What can be cooler than to look out your window and see Lookout Mountain? Granted, it was foggy this morning, and the mountain resembled a black-and-white graph of recent stock prices. And not to get snippy about it, but Lookout Mountain is just a tree-covered brow of rock that wouldn’t draw a glance in the Rockies. But hey, it’s always great to have a room with a view. Thank you, Fairfield Inn.
Why am I in Chattanooga? Well, I’m here, first of all, to take photographs of the Pete Dye-designed Honors Course, just up the road in Ooltewah. Tennessee’s homage to amateur golf is currently No. 74 on the Top 50, and if certain Confederate Flag-waving members of our staff get their way, it could climb to as high as No. 71. (Don’t read anything political into that last remark. They belong to a Civil War re-enactment troupe.) I’m also here to type a few lines about the NCAA Championship for Sports Illustrated Golf Plus.
Personally, I’d rather do my course photography on a day when the facility is closed. Players and spectators, with their gaudy golf bags and tie-dyed apparel, tend to jazz up the landscape and draw the eye away from a course’s strategic elements. That’s why your high-end, hundred-dollar-a-day course photographers shoot early in the morning and deep into the gloaming — to get that “nobody has set foot on this course since it opened” look. Sometimes I take it even farther and insist that the greenkeeping crew remove all the tee markers, flagsticks and ball-washers and, if possible, refrain from mowing the course for a week.

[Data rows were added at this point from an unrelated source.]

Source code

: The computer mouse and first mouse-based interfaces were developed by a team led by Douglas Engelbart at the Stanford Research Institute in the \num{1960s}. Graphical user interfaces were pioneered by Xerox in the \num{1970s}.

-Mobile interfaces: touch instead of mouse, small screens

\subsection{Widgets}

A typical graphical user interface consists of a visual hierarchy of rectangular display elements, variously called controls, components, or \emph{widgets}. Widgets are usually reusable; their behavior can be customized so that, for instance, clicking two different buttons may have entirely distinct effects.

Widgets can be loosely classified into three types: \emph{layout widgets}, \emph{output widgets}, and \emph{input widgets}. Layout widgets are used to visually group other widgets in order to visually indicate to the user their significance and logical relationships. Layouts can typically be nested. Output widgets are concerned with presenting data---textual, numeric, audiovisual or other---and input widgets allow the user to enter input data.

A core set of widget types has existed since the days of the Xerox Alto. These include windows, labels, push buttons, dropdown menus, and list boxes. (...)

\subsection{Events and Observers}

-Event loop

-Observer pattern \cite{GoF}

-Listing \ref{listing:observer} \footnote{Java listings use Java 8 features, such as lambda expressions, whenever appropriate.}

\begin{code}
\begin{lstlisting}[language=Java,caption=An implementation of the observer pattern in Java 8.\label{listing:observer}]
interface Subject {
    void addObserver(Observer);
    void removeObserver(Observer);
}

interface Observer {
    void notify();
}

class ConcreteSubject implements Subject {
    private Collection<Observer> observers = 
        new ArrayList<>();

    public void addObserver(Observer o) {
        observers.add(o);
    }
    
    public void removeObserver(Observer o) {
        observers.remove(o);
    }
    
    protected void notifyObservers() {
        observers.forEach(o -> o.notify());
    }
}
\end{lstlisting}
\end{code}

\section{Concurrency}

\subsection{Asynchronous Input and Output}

Needless to say, I didn’t get that kind of cooperation today, with four teams of collegiate golfers duking it out on the Honors Course. But tomorrow, with the University of Oregon and Florida State University sent packing, I’ll have half as many obstacles in front of my lens. And come Monday, the Honors Course will return to its pristine state.
Speaking of turf-trampling interlopers, the Spanish explorer, Hernando DeSoto, is supposed to have paused here on his way to Detroit. I can understand why; the Honors Course has five charming guest houses that can accommodate up to ten foursomes, not counting their horses.
Top 50 on TV: Nothing this week, but I’m personally fond of Jack Nicklaus’s Muirfield Village Golf Club in Dublin, Ohio, site of the Memorial. I always remind people that the late Desmond Muirhead, the Salvador Dali of golf, was Jack’s co-designer on this project, and that Muirhead remains a Top 50 fixture for his work on the Mission Hills Tournament Course, No. 44. As for The Memorial’s quest to become the “fifth major” — well, that trial balloon floated down to Ponte Vedra many years ago. “Golf will never have a fifth major,” Gary Player explained back in 1978. “You can’t start up a major today that Bobby Jones, Walter Hagen, Ben Hogan and Gene Sarazen never had a chance to win.”